Le Sénateur Kalinda a rappelé que le génocide a été soigneusement planifié, enseigné et diffusé au sein de la population avant d’être exécuté avec l’implication de structures étatiques.
Il a ajouté qu’après l’arrêt du génocide par le Front patriotique rwandais (FPR-Inkotanyi), le Rwanda a tiré des leçons de son histoire et adopté des principes fondamentaux visant à prévenir toute répétition: la lutte contre l’idéologie du génocide, la sanction de ses auteurs, la lutte contre toute forme de division ethnique ou régionale, ainsi que la promotion de l’unité nationale, de la bonne gouvernance et de l’égalité des chances pour tous les citoyens.
Il a toutefois mis en garde contre la persistance de l’idéologie du génocide, du négationnisme et de la minimisation, ainsi que contre le soutien à des groupes armés actifs dans la région, notamment les FDLR. Il a appelé à une mobilisation collective pour combattre ces menaces.
Enfin, il a exhorté les responsables politiques et les dirigeants actuels à poursuivre la lutte contre toute forme d’idéologie de division, à la combattre partout où elle apparaît et à la déraciner complètement, tout en impliquant activement la jeunesse dans la préservation des acquis.
Sénateur Frank Habineza: Une opposition fondée sur les idées et non sur la confrontation
Prenant la parole, le Sénateur Frank Habineza, également porte-parole du Forum des partis politiques, a défini la nature de l’opposition dans le contexte rwandais.
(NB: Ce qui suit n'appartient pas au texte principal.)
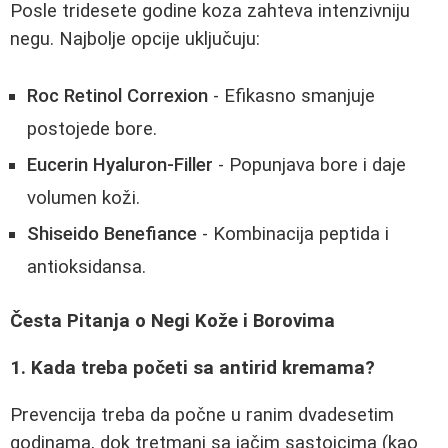
Posle tridesete godine koza zahteva intenzivniju
negu. Najbolje opcije uključuju:
Roc Retinol Correxion
- Efikasno smanjuje
postojede bore.
Eucerin Hyaluron-Filler
- Popunjava bore i daje
volumen koži.
Shiseido Benefiance
- Kombinacija peptida i
antioksidansa.
Česta Pitanja o Negi Kože i Borovima
1. Kada treba početi sa antirid kremama?
Prevencija treba da počne u ranim dvadesetim
godinama, dok tretmani sa jačim sastojcima (kao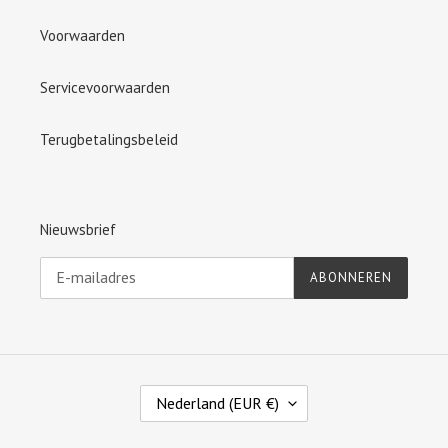
Voorwaarden
Servicevoorwaarden
Terugbetalingsbeleid
Nieuwsbrief
ABONNEREN
L
Nederland (EUR €)
A
N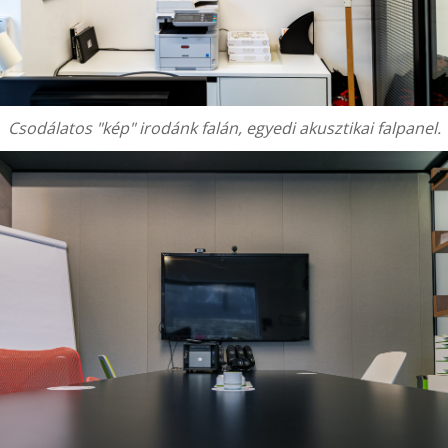
Csodálatos "kép" irodánk falán, egyedi akusztikai falpanel.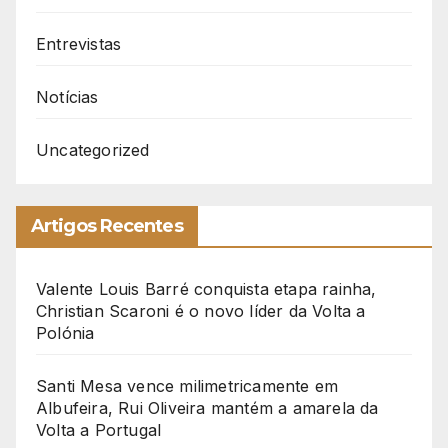
Entrevistas
Notícias
Uncategorized
Artigos Recentes
Valente Louis Barré conquista etapa rainha,
Christian Scaroni é o novo líder da Volta a
Polónia
Santi Mesa vence milimetricamente em
Albufeira, Rui Oliveira mantém a amarela da
Volta a Portugal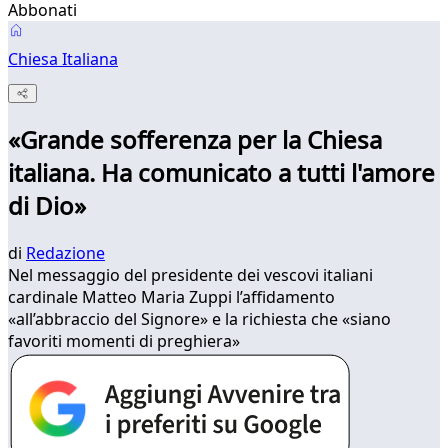
Abbonati
Chiesa Italiana
«Grande sofferenza per la Chiesa
italiana. Ha comunicato a tutti l'amore
di Dio»
di
Redazione
Nel messaggio del presidente dei vescovi italiani
cardinale Matteo Maria Zuppi l’affidamento
«all’abbraccio del Signore» e la richiesta che «siano
favoriti momenti di preghiera»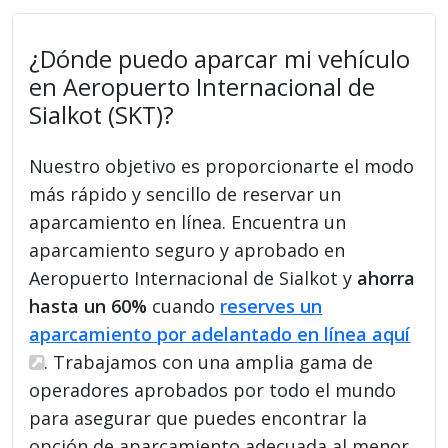
¿Dónde puedo aparcar mi vehículo
en Aeropuerto Internacional de
Sialkot (SKT)?
Nuestro objetivo es proporcionarte el modo
más rápido y sencillo de reservar un
aparcamiento en línea. Encuentra un
aparcamiento seguro y aprobado en
Aeropuerto Internacional de Sialkot y
ahorra
hasta un 60%
cuando
reserves un
aparcamiento por adelantado en línea aquí
. Trabajamos con una amplia gama de
operadores aprobados por todo el mundo
para asegurar que puedes encontrar la
opción de aparcamiento adecuada al menor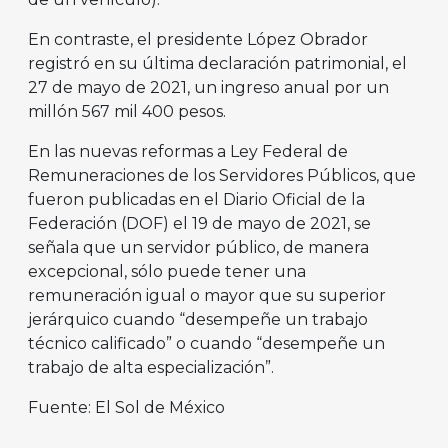
En contraste, el presidente López Obrador
registró en su última declaración patrimonial, el
27 de mayo de 2021, un ingreso anual por un
millón 567 mil 400 pesos.
En las nuevas reformas a Ley Federal de
Remuneraciones de los Servidores Públicos, que
fueron publicadas en el Diario Oficial de la
Federación (DOF) el 19 de mayo de 2021, se
señala que un servidor público, de manera
excepcional, sólo puede tener una
remuneración igual o mayor que su superior
jerárquico cuando “desempeñe un trabajo
técnico calificado” o cuando “desempeñe un
trabajo de alta especialización”.
Fuente: El Sol de México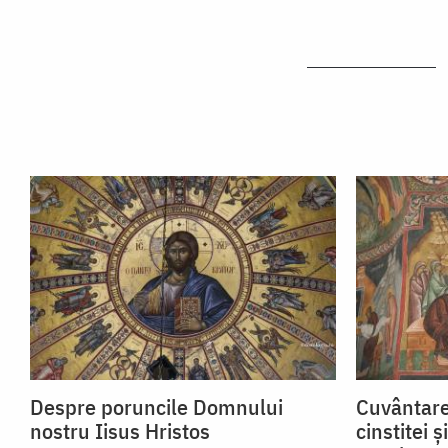
Despre poruncile Domnului
Cuvântare
nostru Iisus Hristos
cinstitei 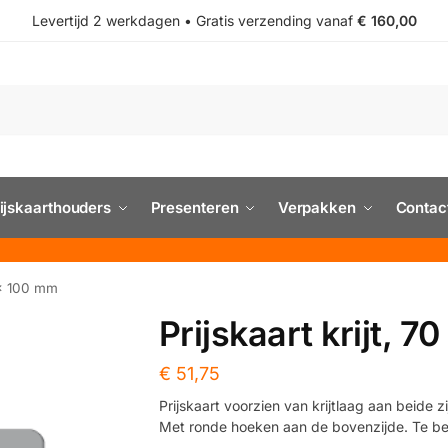
Levertijd 2 werkdagen • Gratis verzending vanaf
€ 160,00
ijskaarthouders
Presenteren
Verpakken
Contac
0 x 100 mm
Prijskaart krijt, 
€
51,75
Prijskaart voorzien van krijtlaag aan beide 
Met ronde hoeken aan de bovenzijde. Te bes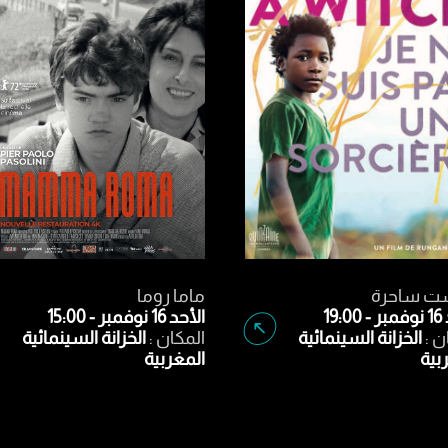
هر
أنا لست ساحرة
19
الأحد 16 نوفمبر - 19:00
:
الخزانة السينمائية
المكان :
الخزانة السينمائية
ية
المغربية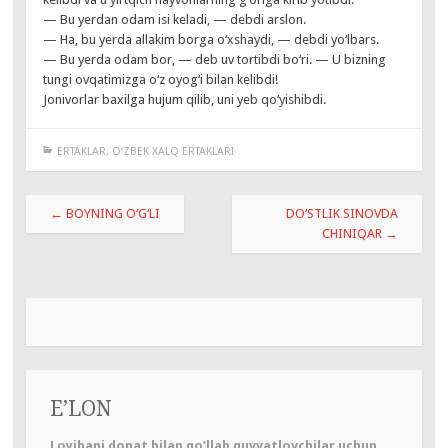
— Bu yerdan odam isi keladi, — debdi arslon.
— Ha, bu yerda allakim borga o‘xshaydi, — debdi yo‘lbars.
— Bu yerda odam bor, — deb uv tortibdi bo‘ri. — U bizning
tungi ovqatimizga o‘z oyog‘i bilan kelibdi!
Jonivorlar baxilga hujum qilib, uni yeb qo‘yishibdi.
ERTAKLAR
,
O‘ZBEK XALQ ERTAKLARI
Навигация
←
BOYNING O‘G‘LI
DO‘STLIK SINOVDA
по
CHINIQAR
→
записям
E’LON
Loyihani donat bilan qo‘llab quvvatlovchilar uchun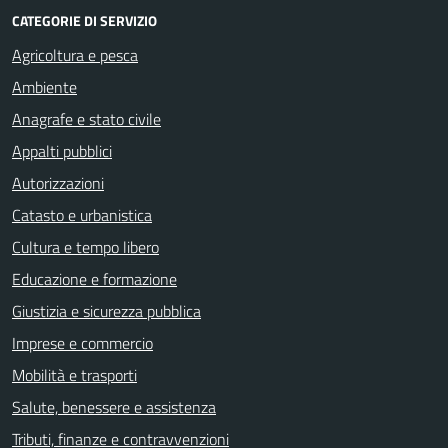
CATEGORIE DI SERVIZIO
Agricoltura e pesca
Ambiente
Anagrafe e stato civile
Appalti pubblici
Autorizzazioni
Catasto e urbanistica
Cultura e tempo libero
Educazione e formazione
Giustizia e sicurezza pubblica
Imprese e commercio
Mobilità e trasporti
Salute, benessere e assistenza
Tributi, finanze e contravvenzioni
Selon lui, l’opposition ne doit pas être perçue comme une force de confrontation ou de destruction des acquis réalisés au cours des 32 dernières années, mais comme une contribution constructive fondée sur les idées et la recherche de solutions aux défis persistants.
“L’opposition au Rwanda ne consiste pas à se battre ni à détruire les acquis réalisés au cours des 32 dernières années. Elle repose sur la contribution d’idées et la recherche de solutions aux défis persistants”, a-t-il déclaré.
Il a précisé que cette opposition s’exerce dans le respect des principes fondamentaux et des valeurs consensuelles qui constituent le socle de la nation rwandaise.

Le Sénateur Habineza a rappelé que le Rwanda a adopté, depuis la fin du génocide, un modèle politique basé sur le consensus et le partage du pouvoir. Selon lui, onze partis politiques sont représentés au Parlement ainsi que dans d’autres institutions nationales.
Il a souligné que ce modèle ne supprime pas la diversité des opinions, mais encadre une opposition responsable, tournée vers la construction nationale plutôt que vers la division.
S’exprimant également sur l’héritage historique, il a rappelé que les politiques de division et de haine menées avant 1994 avaient conduit au génocide contre les Tutsi, qui a coûté la vie à plus d’un million de personnes.
Il a appelé les citoyens à rester vigilants face à toute résurgence des discours divisionnistes, qu’ils proviennent de l’intérieur ou de l’extérieur du pays. “Nous appelons chacun à rejeter toute forme de politique de division et à contribuer à l’unité nationale et au développement du pays”, a-t-il ajouté.
Si la semaine de deuil national s’achève officiellement le 13 avril, les activités de commémoration se poursuivent sur 100 jours, jusqu’au 3 juillet, la veille de la journée de libération, date marquant l’arrêt du génocide contre les Tutsi par le FPR-Inkotanyi.